- [Instructions for the task]:
Using the listing below, please count the lines that contain the string "down". Only the number is wanted.

- [The data]:
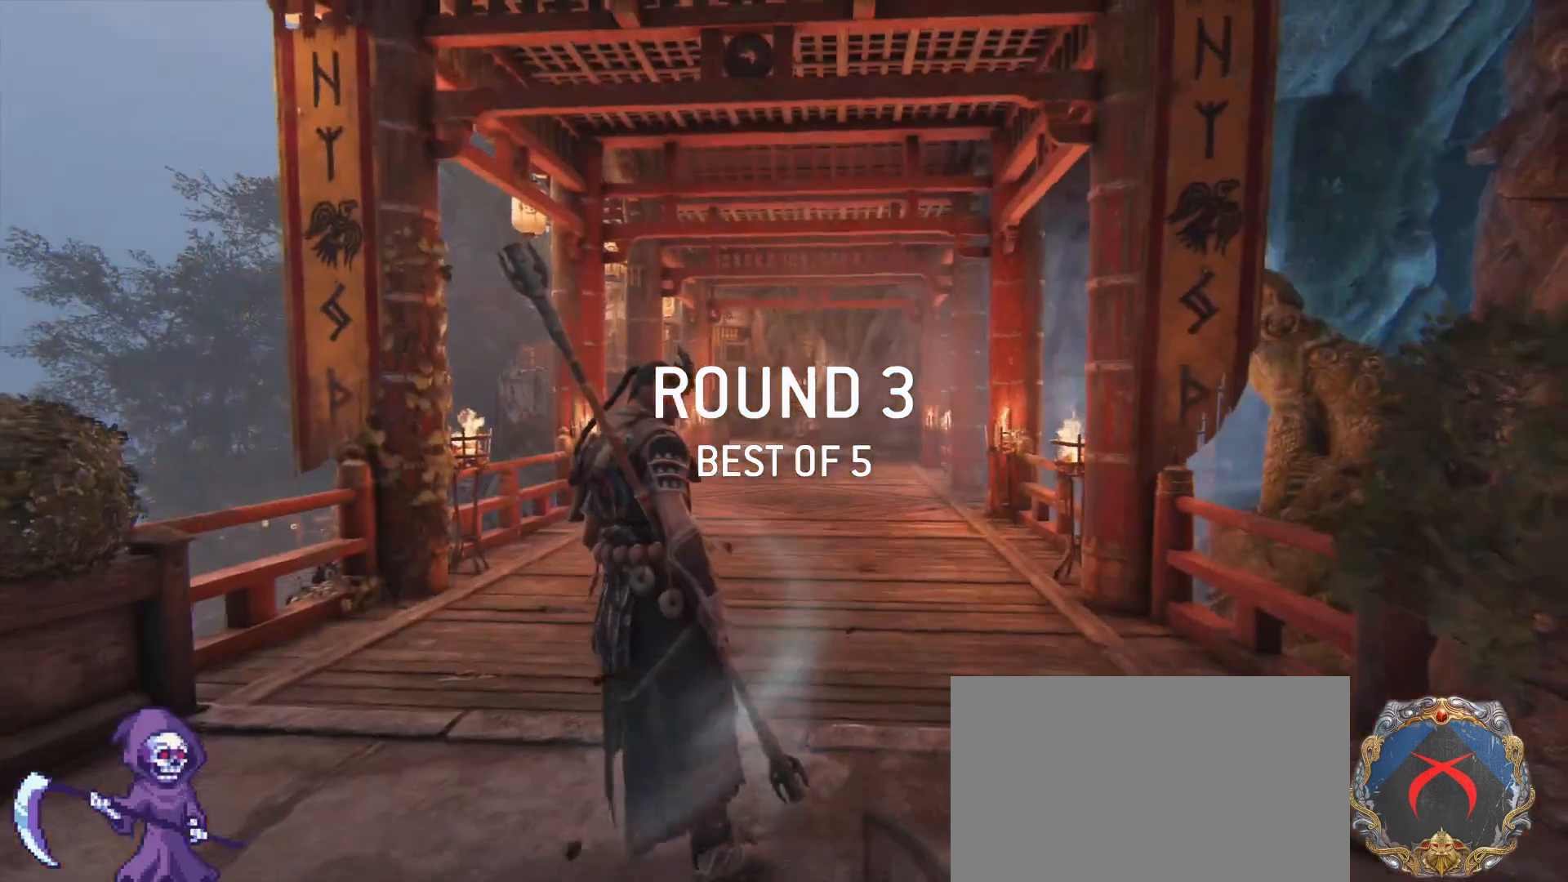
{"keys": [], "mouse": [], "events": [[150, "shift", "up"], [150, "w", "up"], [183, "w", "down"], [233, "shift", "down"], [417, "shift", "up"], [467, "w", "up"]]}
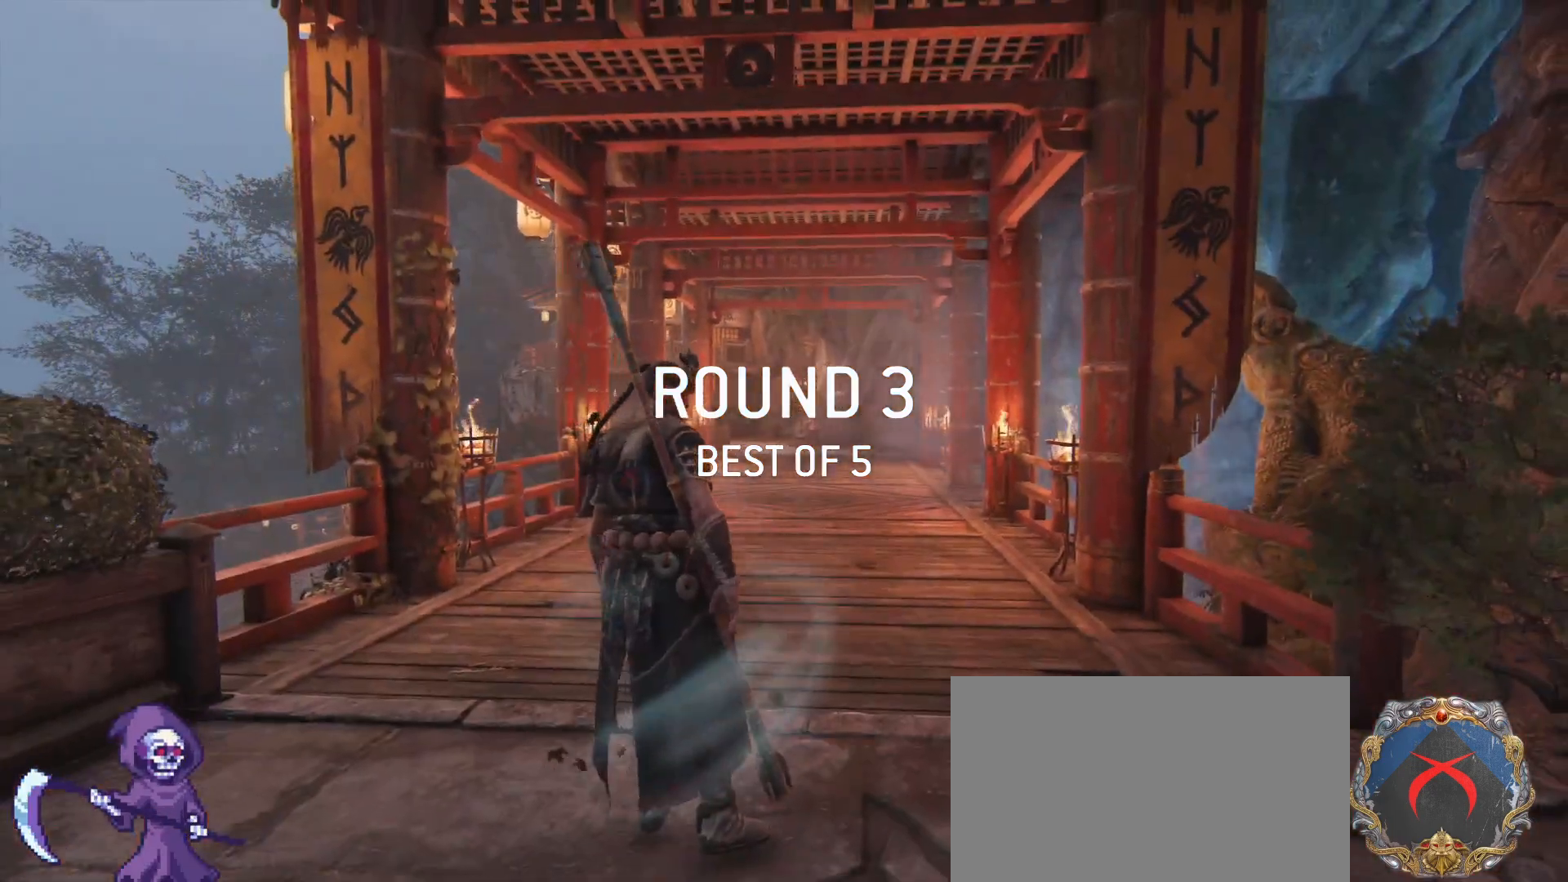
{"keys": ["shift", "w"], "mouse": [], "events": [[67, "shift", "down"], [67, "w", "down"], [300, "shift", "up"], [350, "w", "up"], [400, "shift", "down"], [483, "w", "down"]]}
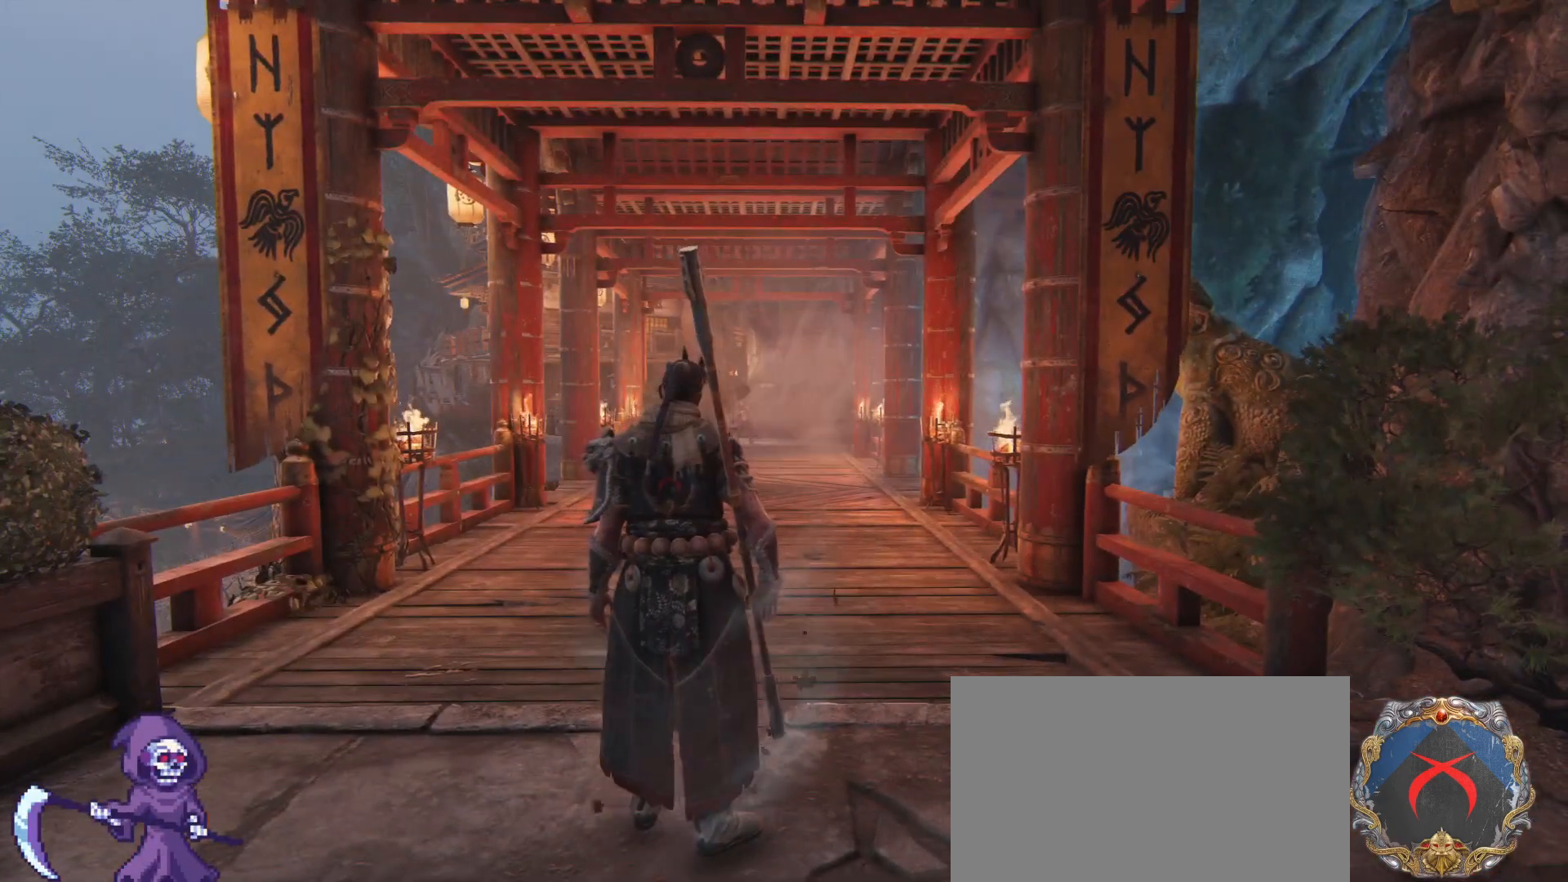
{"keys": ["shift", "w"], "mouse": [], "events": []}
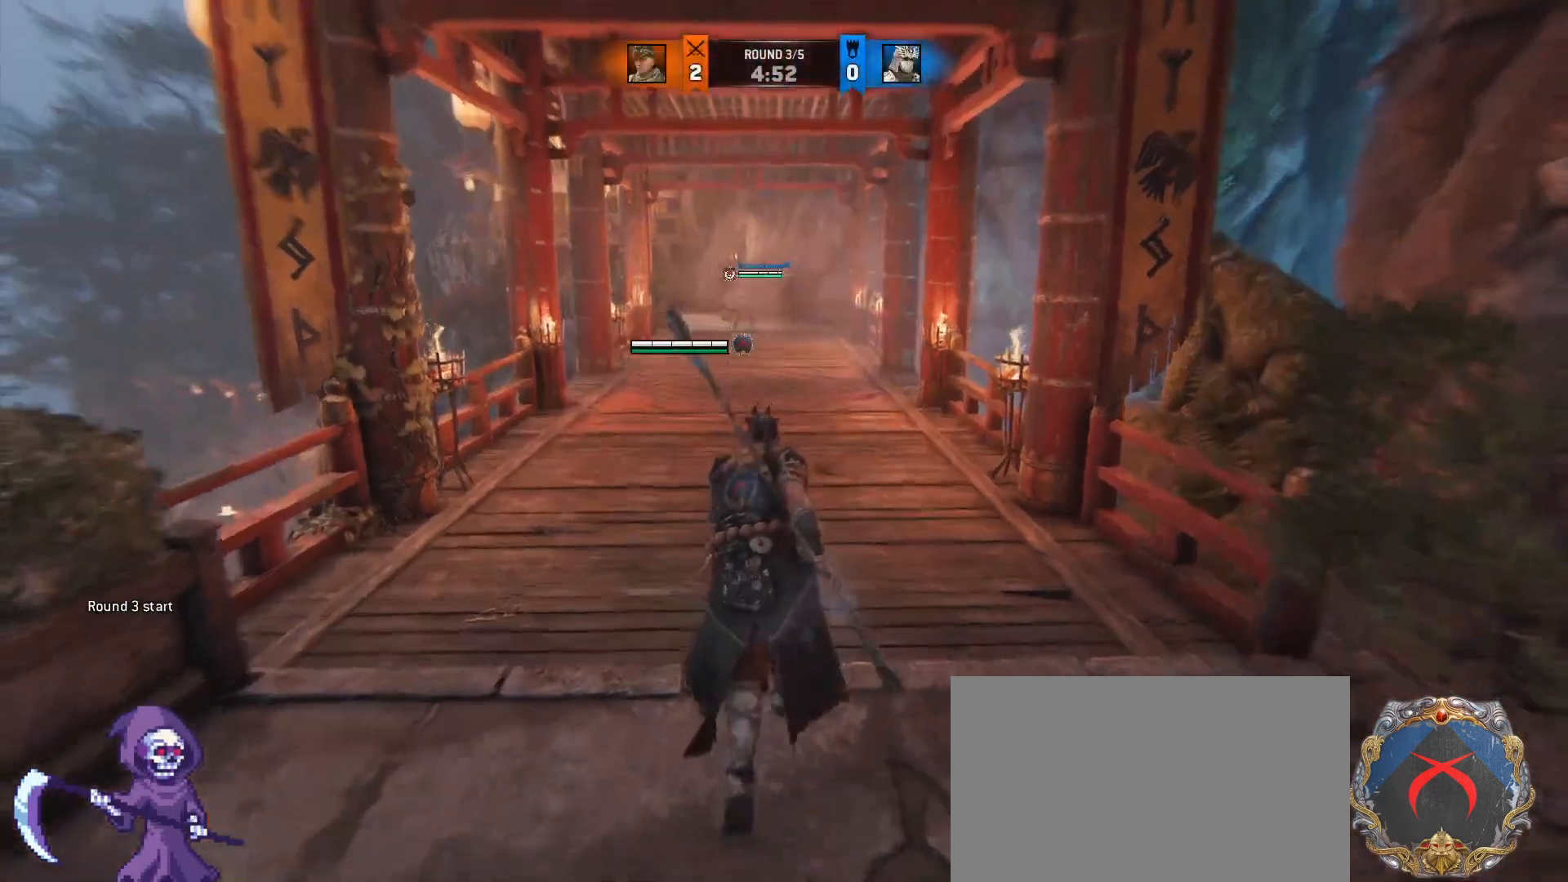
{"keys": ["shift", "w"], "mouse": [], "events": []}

- [Your response]:
2